Thursday, September 14, 2017

George Spencer Watson: Portraits and Nudes

George Spencer Watson (1869-1934) is yet another Royal Academy painter active early in the last century who was competent, made a decent living, and is now largely forgotten. He mostly made portraits, but also turned out some very nice paintings of nudes, and painted some landscapes and religious scenes. A brief Wikipedia entry on him is here.

This post mostly deals with his portraits. Stylistically, he was not influenced by Modernism until perhaps near the very end of his career.
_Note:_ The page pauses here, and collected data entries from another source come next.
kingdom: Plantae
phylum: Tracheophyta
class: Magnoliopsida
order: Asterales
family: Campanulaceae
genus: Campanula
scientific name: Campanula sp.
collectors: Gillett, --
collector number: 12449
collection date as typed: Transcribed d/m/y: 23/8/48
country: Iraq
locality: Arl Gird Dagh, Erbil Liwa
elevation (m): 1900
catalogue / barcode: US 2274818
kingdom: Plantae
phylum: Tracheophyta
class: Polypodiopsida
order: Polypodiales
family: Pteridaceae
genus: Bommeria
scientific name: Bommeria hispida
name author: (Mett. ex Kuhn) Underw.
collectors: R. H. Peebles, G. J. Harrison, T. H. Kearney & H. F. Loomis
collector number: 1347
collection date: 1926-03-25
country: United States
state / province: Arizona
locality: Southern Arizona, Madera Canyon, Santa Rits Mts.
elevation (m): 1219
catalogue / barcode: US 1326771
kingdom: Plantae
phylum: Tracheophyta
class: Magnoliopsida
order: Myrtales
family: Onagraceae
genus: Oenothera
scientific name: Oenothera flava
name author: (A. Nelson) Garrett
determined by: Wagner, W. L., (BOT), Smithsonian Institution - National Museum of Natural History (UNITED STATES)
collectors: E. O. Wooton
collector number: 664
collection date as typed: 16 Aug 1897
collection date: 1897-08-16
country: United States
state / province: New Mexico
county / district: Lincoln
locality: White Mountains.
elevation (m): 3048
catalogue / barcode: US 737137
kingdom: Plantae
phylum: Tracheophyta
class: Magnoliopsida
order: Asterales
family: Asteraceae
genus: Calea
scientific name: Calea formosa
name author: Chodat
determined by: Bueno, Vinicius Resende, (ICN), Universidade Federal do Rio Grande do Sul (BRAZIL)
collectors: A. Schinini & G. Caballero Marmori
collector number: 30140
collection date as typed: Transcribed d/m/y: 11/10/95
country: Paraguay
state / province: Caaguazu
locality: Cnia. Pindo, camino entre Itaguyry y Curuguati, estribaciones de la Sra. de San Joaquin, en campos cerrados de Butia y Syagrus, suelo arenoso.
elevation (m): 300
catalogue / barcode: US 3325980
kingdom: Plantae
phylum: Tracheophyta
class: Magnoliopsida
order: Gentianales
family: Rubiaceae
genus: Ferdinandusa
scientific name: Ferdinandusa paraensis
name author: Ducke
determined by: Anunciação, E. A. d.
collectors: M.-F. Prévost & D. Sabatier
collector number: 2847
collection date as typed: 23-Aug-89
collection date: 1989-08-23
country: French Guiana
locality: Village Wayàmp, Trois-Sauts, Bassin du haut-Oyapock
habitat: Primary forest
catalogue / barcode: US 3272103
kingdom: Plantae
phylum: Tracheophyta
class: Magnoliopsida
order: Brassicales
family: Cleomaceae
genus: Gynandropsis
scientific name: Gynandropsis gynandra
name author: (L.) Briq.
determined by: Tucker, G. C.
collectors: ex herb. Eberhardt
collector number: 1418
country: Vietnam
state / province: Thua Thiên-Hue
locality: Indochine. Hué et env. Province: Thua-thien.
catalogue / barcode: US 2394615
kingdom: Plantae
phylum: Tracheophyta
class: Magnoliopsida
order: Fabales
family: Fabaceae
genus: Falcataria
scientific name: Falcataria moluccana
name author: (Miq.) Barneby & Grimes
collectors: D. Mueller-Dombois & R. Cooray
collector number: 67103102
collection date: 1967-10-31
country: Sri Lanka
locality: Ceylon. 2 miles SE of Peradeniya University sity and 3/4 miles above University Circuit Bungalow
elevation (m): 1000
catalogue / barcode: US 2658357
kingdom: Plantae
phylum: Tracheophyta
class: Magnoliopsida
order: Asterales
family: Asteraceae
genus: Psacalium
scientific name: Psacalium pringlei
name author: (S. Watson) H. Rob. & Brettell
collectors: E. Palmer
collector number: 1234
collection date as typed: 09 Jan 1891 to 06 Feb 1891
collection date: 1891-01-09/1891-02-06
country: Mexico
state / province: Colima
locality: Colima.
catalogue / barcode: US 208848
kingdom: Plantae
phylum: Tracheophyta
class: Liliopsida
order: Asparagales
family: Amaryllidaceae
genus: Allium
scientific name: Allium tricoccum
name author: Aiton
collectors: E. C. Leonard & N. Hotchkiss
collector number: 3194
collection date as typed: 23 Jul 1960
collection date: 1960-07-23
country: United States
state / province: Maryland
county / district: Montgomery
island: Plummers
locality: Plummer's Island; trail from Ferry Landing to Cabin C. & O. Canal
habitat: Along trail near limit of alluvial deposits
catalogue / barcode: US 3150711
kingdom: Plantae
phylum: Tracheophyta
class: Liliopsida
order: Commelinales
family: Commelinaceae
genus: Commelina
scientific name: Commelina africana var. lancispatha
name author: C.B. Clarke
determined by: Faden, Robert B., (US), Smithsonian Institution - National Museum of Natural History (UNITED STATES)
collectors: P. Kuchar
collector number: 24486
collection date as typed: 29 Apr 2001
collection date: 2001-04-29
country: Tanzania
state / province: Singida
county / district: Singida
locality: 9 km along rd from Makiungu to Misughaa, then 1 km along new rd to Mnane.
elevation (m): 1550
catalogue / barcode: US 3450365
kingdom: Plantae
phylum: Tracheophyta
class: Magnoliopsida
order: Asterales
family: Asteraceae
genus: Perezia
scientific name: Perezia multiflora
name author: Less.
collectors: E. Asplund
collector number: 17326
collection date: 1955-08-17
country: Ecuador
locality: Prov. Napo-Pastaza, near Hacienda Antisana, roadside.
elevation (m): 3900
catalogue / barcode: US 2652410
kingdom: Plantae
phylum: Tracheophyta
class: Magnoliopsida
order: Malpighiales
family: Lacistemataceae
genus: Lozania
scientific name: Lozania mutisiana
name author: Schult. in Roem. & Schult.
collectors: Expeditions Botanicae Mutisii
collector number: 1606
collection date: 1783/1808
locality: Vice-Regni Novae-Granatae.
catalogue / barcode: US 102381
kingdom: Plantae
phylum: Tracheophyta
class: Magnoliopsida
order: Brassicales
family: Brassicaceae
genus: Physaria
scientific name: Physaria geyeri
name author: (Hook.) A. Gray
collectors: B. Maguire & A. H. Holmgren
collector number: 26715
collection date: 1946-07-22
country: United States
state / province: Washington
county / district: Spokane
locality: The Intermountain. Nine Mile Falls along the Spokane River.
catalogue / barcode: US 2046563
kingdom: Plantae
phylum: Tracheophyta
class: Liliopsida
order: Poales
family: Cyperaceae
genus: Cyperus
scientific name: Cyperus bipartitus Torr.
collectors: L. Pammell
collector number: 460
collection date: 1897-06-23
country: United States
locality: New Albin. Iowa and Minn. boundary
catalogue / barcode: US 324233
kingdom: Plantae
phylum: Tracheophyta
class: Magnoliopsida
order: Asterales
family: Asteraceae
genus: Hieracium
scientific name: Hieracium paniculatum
Some unfinished works are shown that might interest readers who paint and others interested in how artists go about their business.

Office viewing warning: The nudes are at the bottom of the image stack, so scroll carefully.


Lady in White (unfinished)
This probably dates from around 1900. I failed to notice any earlier works by Watson via Googling.

Hilda and Maggie - 1911
A portrait of Watson's wife in the Tate collection.

A Lady in Black - 1922
Also in the Tate collection.

Portrait of a Lady (unfinished)
I'll guess that this was painted after 1920, possibly not long before he died. If the subject's costume were more finished and the hair style more visible, dating would be easier.

The Orange Dress
This might be Mary, the artist's daughter.

The Cottage Garden - 1928
An example of Watson's landscape work.

Miss Beaton - 1934
This too is probably unfinished: note the date and the sketchy brushwork in the lower part of the painting. The subject is Barbara Beaton, a sister of Cecil Beaton, the famous photographer (though before finding a detailed caption, I was guessing that she was Nancy Beaton, her more famous sister).

Nude - 1927
I find the unconventional pose interesting.

Sunlight Nude
I like this painting a lot, partly because of the (again) slightly different-from-the-usual pose and setting. But the best part, to my way of thinking is Watson's treatment of color. This was probably painted in the mid-to-late 1920s, before high-quality color photography was available. So he had to do this without that kind of photographic reference.